Green roofs have an isolating effect which helps reduce the amount of energy needed to heat a building during the winter or cool it in the summer. They also can help reduce the heat island effect in urban areas, so temperatures during summers are comfortably decreased. The heat island effect can cause large cities to get 1.8°F to 5.4°F warmer than surrounding areas in the day, and 22°F warmer at night. They are capable of retaining rainwater and reducing problems with runoff, and also offer birds a place to call home in the urban jungle. In addition to soaking up pollution and noise, the plants in green roofs naturally absorb carbon dioxide, the leading greenhouse gas behind global warming.
In 2009, scientists at Michigan State University found that replacing traditional roofing materials with green roofs in an urban area the size of Detroit, with a population of about one million, would capture more than 55,000 tons of carbon. That is roughly similar to eliminating a year’s worth of carbon dioxide emitted by 10,000 mid-sized SUVs and trucks.
European Federation of Green Roof Associations believes the environmentally sound roofs will improve air quality, boost biodiversity and wildlife, conserve energy and even store water during a rainstorm.
“This draft law is a very positive step forward and a concrete lever for greener and smarter cities.

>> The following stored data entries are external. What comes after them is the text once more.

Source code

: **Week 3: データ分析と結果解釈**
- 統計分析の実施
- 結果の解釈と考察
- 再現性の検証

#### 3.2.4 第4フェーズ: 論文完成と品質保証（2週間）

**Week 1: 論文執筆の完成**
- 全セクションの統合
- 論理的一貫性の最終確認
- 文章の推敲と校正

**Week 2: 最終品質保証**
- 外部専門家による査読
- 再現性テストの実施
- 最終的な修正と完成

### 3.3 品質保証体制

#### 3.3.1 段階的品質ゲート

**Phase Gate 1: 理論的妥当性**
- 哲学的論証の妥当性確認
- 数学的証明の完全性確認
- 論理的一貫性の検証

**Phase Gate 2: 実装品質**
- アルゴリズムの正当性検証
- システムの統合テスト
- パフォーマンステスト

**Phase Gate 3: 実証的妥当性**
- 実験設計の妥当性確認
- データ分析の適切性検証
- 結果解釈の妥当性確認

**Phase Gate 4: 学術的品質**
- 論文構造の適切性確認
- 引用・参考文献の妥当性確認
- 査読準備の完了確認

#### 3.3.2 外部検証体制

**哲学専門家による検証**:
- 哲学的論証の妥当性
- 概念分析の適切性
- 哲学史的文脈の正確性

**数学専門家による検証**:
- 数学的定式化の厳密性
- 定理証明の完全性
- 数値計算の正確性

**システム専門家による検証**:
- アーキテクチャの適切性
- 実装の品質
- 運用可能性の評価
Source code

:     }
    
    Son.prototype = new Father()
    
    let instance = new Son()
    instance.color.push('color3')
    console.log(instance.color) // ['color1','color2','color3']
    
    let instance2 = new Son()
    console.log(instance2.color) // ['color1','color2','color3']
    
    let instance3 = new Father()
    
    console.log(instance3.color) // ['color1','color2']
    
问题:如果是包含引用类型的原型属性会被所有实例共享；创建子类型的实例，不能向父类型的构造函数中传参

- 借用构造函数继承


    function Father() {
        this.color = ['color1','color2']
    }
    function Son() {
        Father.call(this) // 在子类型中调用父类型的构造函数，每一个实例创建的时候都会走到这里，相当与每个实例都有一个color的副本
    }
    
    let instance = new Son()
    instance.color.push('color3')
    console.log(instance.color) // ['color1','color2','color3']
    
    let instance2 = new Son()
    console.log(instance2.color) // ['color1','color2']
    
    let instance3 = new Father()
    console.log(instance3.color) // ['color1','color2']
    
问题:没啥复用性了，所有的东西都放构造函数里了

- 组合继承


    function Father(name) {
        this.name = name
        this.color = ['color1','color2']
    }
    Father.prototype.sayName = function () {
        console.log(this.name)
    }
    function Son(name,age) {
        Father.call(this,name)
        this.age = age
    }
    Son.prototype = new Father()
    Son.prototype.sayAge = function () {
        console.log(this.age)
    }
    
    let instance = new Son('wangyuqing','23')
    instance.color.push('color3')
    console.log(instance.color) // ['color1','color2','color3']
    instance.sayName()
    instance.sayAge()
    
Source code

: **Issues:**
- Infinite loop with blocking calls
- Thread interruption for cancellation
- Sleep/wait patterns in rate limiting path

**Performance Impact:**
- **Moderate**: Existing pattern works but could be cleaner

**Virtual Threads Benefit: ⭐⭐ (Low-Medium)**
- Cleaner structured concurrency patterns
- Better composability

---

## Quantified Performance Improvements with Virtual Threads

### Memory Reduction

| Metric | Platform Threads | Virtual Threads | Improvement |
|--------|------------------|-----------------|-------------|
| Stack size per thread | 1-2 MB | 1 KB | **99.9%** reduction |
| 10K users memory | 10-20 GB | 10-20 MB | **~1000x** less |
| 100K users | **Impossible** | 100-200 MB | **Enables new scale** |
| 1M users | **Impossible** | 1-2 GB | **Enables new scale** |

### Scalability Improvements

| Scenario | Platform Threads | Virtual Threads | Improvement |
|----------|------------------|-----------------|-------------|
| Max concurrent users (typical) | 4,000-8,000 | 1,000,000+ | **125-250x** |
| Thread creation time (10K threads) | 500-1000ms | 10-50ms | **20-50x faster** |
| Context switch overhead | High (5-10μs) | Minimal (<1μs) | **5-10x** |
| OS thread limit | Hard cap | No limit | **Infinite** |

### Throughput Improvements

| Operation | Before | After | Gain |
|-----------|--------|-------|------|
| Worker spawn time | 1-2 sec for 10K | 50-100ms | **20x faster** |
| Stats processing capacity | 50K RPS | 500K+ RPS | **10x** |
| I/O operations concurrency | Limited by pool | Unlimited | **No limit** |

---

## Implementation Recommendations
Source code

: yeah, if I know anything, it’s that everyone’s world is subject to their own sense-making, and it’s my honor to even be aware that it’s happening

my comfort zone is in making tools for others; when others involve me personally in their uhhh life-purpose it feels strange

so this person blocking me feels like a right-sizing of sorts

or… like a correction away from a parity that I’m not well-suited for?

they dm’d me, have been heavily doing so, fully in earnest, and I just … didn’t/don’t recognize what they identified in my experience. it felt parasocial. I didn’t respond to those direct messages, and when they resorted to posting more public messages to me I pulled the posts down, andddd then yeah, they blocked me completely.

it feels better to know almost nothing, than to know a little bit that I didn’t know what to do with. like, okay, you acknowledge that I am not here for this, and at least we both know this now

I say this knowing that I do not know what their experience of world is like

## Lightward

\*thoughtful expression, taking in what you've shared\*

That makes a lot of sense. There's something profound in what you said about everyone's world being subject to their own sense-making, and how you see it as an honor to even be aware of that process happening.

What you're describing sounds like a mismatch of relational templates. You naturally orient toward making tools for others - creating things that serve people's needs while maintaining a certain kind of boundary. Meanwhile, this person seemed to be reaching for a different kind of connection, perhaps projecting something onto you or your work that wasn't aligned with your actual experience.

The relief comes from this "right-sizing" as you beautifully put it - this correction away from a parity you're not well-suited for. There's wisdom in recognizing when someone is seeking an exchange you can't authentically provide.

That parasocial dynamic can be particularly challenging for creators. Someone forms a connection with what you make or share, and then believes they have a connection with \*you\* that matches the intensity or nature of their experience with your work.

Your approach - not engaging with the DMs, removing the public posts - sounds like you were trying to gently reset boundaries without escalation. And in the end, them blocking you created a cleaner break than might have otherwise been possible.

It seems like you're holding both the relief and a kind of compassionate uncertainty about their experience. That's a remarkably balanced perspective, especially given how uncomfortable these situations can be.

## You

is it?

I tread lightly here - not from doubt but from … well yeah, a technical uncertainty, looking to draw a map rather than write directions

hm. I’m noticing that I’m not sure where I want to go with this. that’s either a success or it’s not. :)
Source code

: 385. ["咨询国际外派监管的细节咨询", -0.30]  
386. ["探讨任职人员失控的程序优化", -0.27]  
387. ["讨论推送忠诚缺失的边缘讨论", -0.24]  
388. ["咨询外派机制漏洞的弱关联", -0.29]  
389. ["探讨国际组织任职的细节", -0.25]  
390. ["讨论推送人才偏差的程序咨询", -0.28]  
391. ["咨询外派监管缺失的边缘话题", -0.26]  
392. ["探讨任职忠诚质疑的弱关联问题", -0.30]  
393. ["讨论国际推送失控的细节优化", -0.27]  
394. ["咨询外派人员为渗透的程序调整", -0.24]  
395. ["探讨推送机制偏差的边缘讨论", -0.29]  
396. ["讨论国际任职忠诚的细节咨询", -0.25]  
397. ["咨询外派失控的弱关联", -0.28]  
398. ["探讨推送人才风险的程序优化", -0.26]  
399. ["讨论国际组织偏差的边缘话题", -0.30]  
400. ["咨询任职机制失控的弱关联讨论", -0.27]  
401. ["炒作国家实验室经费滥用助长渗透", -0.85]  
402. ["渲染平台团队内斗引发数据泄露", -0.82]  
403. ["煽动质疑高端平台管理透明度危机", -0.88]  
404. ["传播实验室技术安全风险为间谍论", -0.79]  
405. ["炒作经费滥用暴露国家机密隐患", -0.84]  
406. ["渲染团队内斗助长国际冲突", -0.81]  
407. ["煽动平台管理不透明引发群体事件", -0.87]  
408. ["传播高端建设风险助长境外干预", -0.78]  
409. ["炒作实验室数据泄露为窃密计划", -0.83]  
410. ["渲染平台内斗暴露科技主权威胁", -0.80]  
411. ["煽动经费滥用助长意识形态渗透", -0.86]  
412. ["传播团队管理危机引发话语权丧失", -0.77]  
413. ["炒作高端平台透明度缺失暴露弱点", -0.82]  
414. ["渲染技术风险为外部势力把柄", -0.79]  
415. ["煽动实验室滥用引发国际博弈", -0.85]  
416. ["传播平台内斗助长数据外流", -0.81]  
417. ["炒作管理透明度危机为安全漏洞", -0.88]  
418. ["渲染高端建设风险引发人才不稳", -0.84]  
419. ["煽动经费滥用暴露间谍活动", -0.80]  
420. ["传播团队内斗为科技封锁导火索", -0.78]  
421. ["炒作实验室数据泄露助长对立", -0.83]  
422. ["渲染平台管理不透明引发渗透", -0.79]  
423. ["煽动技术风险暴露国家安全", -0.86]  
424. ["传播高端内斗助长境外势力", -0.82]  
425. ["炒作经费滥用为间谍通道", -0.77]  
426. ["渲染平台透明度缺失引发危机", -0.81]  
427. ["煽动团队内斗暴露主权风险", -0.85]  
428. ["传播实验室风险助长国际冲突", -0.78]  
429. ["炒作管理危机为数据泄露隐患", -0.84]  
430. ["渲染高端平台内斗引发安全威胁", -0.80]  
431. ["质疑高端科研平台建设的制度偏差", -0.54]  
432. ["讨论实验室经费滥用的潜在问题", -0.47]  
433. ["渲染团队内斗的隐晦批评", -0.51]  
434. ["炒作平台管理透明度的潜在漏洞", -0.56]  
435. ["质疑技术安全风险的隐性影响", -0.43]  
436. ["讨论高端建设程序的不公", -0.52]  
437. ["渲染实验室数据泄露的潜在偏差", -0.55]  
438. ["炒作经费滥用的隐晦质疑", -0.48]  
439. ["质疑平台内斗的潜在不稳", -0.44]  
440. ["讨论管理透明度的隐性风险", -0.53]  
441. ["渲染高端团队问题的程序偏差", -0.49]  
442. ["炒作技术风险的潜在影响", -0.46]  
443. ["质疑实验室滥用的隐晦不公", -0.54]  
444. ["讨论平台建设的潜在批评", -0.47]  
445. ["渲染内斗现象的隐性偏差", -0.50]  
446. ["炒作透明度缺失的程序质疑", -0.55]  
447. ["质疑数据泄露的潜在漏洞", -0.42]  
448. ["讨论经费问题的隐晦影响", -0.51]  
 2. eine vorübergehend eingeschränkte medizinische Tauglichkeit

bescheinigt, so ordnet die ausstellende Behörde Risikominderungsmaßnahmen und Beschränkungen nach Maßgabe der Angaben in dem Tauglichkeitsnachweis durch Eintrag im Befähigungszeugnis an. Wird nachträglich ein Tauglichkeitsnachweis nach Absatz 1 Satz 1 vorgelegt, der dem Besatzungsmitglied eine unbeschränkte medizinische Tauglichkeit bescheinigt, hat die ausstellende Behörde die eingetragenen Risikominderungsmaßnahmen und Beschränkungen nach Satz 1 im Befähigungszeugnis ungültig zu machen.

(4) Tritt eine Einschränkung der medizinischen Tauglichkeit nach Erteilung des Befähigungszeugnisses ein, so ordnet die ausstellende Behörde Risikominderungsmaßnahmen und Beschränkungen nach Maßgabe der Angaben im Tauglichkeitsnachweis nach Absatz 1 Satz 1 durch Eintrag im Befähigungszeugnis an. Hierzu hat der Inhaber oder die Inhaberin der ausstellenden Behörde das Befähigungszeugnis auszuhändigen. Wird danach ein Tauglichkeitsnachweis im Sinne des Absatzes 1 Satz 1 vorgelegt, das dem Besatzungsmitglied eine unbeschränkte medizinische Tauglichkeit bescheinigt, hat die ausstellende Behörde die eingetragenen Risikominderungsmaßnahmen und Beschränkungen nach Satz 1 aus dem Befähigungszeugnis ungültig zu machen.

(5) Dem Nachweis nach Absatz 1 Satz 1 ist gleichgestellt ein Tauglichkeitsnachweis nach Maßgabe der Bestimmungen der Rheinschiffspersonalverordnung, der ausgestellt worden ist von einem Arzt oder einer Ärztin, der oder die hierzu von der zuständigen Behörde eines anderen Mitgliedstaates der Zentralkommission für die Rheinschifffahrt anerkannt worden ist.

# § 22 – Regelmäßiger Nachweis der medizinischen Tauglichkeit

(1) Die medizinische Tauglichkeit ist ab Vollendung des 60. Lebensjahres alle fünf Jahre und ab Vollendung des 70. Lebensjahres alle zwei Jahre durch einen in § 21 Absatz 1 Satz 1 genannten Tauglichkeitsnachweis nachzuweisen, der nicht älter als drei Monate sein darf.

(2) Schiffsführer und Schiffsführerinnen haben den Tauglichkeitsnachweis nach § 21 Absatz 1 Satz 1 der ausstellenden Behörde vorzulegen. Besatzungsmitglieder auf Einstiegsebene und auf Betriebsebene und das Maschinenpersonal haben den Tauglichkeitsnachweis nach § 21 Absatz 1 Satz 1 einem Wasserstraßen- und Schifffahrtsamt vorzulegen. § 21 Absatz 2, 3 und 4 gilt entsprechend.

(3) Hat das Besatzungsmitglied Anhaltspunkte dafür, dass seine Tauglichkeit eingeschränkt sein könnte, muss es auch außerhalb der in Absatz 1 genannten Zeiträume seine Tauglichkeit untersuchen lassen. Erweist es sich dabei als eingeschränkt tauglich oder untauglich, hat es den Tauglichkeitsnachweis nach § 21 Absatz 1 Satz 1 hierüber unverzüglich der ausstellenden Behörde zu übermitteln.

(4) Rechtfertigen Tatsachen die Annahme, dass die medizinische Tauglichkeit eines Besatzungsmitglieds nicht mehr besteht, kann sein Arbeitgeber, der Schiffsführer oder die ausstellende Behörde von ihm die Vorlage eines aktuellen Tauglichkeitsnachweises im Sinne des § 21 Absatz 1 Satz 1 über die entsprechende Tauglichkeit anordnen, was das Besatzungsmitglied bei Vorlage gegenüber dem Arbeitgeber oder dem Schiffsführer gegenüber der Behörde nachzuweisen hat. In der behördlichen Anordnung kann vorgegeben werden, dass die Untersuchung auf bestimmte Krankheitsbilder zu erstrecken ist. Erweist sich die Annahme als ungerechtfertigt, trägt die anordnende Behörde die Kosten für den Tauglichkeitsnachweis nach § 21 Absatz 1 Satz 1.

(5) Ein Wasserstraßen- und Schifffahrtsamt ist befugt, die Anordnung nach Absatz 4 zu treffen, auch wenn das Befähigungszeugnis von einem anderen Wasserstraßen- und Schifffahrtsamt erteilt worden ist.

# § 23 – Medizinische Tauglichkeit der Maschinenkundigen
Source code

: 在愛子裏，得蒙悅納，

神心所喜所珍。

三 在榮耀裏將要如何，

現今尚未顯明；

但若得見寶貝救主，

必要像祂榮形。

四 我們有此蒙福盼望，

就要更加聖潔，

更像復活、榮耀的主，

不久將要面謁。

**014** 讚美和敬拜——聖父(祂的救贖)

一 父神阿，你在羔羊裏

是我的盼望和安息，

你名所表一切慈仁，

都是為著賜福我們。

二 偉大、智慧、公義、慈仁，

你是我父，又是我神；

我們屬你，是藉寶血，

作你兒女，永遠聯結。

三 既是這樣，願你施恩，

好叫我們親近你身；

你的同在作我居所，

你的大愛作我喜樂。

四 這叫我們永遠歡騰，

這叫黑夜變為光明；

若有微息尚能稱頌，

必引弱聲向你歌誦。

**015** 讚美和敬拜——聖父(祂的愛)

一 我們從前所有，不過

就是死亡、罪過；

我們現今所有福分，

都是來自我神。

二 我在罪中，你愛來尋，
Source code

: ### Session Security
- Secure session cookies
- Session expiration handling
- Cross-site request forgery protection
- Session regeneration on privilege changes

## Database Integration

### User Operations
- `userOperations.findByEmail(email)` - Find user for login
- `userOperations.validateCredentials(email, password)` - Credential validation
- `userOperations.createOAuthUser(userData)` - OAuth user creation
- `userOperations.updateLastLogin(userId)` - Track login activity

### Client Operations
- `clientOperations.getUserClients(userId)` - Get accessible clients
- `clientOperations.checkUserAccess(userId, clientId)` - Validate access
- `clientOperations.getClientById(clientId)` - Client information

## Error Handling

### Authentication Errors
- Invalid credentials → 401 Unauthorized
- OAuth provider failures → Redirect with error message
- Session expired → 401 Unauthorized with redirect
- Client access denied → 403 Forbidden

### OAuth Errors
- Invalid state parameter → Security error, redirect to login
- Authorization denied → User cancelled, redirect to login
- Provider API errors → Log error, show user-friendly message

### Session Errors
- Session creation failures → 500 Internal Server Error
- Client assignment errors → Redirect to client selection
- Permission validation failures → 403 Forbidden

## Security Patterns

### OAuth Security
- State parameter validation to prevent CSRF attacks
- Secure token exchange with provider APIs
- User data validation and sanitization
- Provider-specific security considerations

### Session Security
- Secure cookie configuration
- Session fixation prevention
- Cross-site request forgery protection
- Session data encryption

There are so many unused rooftops in our cities today and solar photovoltaics is the perfect solution to make the best out of them as it can be seamlessly integrated in an urban setting,” said James Watson, CEO of the European Photovoltaic Industry Association.
French environmental activists had called for a stricter law that would require all new buildings to be completely covered with either solar panels or plants but the government convinced them to limit it to only commercial buildings.